Les, the new driver, on the other hand, she seemed to be bumping into all the time, but Les wasn’t Ted. He didn’t have Ted’s kind smile nor his cheery whistle. She’d never thought that this would happen and that Ted wouldn’t want to see her again. They had been such good friends – the best of friends – and Agnes missed him dreadfully. She couldn’t sleep properly at night for thinking about him and worrying that he might have guessed that what she felt for him was more than just friendship.
Agnes didn’t know when she had first realised that what she wanted most of all was to spend the rest of her life with Ted.
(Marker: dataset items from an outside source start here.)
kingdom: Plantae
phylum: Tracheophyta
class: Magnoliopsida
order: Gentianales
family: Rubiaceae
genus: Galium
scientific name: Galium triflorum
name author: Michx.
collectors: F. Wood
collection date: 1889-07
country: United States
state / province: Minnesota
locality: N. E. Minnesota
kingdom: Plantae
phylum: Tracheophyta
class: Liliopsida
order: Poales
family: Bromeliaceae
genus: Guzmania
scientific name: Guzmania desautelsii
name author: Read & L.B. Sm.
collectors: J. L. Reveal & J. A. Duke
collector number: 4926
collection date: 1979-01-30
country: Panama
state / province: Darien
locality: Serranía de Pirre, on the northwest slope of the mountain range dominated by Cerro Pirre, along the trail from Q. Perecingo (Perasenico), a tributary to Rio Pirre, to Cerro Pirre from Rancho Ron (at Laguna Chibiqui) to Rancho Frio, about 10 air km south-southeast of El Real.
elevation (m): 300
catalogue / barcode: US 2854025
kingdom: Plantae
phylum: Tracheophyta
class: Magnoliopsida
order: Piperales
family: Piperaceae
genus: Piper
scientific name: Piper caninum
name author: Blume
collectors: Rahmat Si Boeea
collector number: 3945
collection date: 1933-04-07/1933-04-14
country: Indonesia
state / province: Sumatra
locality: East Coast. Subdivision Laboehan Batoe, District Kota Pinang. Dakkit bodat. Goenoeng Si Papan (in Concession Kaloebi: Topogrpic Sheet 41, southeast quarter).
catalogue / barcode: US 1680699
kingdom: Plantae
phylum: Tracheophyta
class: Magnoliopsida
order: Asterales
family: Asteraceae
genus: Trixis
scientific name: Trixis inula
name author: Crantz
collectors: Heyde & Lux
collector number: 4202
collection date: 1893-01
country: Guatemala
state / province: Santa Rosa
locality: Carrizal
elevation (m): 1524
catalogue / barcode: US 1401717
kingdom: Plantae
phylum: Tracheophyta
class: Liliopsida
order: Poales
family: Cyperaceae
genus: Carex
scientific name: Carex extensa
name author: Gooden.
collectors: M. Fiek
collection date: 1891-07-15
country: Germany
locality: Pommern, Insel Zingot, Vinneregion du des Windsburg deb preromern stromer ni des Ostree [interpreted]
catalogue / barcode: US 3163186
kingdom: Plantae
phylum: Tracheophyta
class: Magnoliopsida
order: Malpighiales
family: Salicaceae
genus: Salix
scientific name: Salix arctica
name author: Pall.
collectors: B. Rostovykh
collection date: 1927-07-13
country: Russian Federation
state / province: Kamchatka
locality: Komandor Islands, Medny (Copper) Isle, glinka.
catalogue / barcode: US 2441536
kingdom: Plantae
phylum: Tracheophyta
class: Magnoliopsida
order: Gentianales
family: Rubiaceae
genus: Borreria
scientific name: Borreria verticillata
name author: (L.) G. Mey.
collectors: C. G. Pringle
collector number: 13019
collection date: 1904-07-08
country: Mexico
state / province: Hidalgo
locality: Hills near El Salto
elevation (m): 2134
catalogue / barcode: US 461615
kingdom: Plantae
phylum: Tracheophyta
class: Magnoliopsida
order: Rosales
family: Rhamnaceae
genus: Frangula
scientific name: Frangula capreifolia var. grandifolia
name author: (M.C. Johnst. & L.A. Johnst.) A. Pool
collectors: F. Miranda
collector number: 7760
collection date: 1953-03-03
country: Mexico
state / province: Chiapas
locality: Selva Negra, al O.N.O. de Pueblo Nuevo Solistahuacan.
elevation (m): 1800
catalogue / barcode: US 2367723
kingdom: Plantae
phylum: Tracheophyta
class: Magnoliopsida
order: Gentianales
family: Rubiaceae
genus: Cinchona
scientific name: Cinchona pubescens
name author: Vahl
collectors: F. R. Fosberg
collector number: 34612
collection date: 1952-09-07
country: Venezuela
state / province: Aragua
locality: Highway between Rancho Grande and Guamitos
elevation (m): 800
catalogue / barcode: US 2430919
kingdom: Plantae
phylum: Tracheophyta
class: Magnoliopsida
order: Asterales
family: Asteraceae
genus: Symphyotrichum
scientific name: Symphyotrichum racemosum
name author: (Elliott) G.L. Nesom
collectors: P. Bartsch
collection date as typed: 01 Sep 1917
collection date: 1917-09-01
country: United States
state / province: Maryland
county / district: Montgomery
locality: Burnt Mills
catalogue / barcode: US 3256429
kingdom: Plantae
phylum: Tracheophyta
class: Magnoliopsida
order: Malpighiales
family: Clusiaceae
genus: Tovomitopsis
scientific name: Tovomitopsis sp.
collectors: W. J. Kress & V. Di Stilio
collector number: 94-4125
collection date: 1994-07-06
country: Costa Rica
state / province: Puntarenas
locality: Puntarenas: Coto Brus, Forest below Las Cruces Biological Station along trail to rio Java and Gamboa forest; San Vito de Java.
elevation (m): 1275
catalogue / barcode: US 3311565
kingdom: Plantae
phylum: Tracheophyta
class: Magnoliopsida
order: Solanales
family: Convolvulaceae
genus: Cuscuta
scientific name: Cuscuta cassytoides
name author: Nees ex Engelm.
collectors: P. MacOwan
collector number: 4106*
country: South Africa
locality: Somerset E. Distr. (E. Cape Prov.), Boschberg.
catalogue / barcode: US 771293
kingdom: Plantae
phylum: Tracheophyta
She’d certainly known there was something at Christmas when he had hugged her and then kissed her quickly before releasing her. She’d wanted him to kiss her again but he hadn’t and now he never would. A hard lump of emotion filled her chest, making it ache. She felt so ashamed of herself, feeling like she did about Ted when he didn’t want her to. That was a fine way to repay his kindness to her. She hadn’t been able to bring herself to tell Tilly how she felt. Tilly was full of plans for what they could do together if the war continued, and once they were old enough. They could join the ATS or the WRNS, Tilly had said, and properly do their bit for their country. Agnes didn’t want to go into uniform; she wanted to stay here where she could at least be close to Ted, but of course she hadn’t told Tilly that, because she knew that Tilly would worry about her if she thought that she was unhappy over Ted. Tilly was like that.